Upon graduating from Santa Clara University with a degree in Global Cultural Studies and completing my thesis work on the social and economic effects of coffee production in El Salvador, I was impelled to return. I took a position in San Salvador, counseling mothers on their role in their children’s education. I became aware of the socioeconomic gaps and injustices within their society and dedicated myself to working alongside families to better their situations.
These experiences abroad deeply impacted me and directly influenced my career path. I obtained my certification in Teaching English as a Second Language and was able to provide an enduring skill for the futures of my students. Teaching English to language learners has allowed me to develop my own curriculum and learn how to engage both adults and youth in their own learning processes. This involved advocating and encouraging my students to invest in and have a say in their own communities.
From my previous work experiences, from teaching to social service positions, I have learned that being a teacher is not just teaching the basic subject matter; it is being a mentor, a reliable and accountable person to youth and to all ages. These lessons and insights I have gained influence the work I do as a Tutor.
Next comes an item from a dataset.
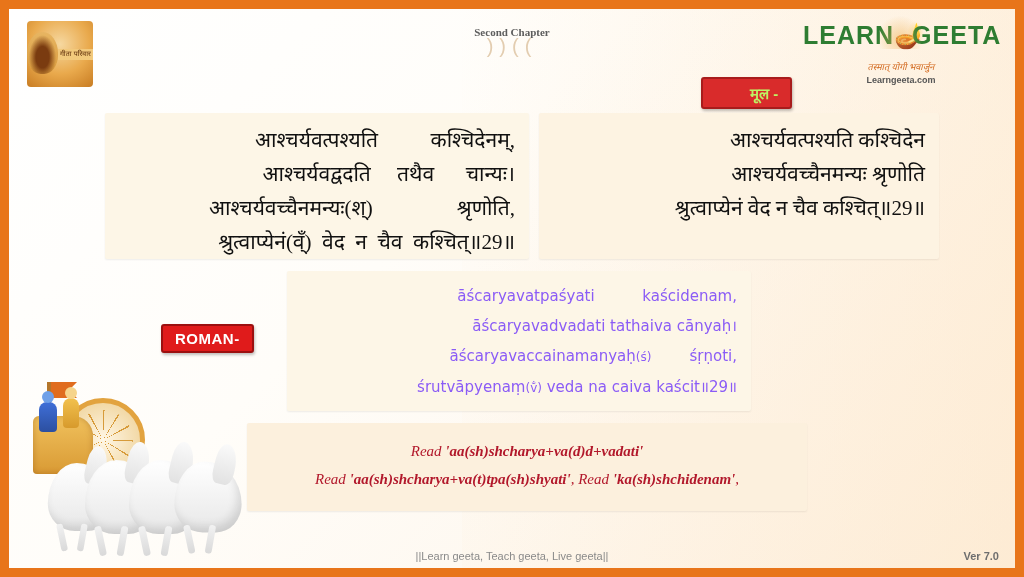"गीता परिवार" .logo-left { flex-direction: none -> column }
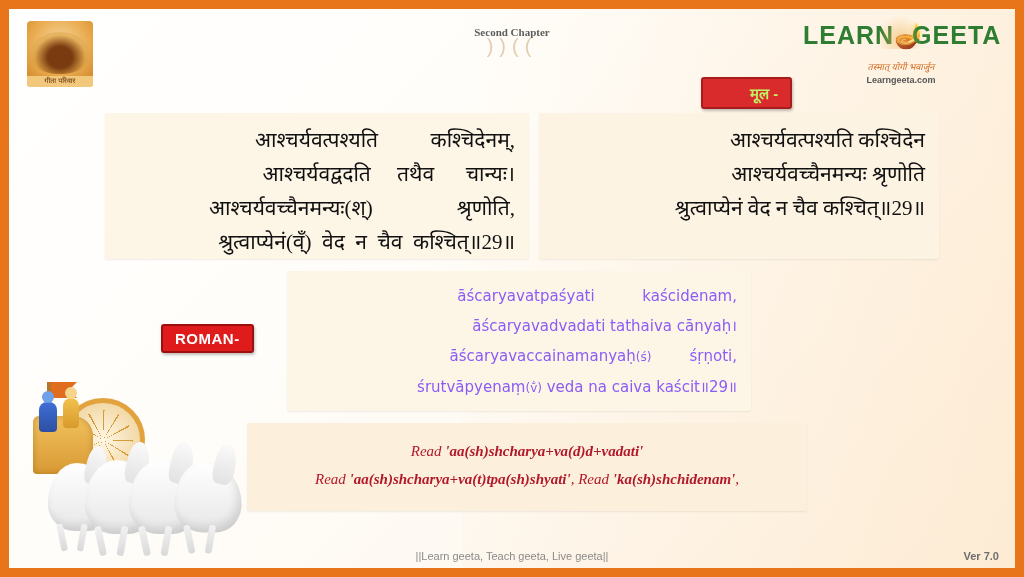"चरणानुसार -" div.tag { html: none -> <div>चरणानुसार -</div> }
Santa Clara University - Bachelors, Individual Studies: Global Cultural Studies
What is your teaching philosophy?
My teaching philosophy is rooted in cultivating a safe environment, as the base building block for their academic success. As a tutor, I see the main and unique benefit of immediately creating a trusting relationship that working one-on-one can bring. This trust paired with a focus of building confidence in the student, sets the foundation of an environment in which the student is able to try without fear of failure or shame. As a tutor, I would create lessons that engage the student where they are at developmentally, utilizing a combination of learning styles specific to their own. I would ensure the lessons are energetic and exciting to peak their academic intrigue through their own personal interests formed from their environment.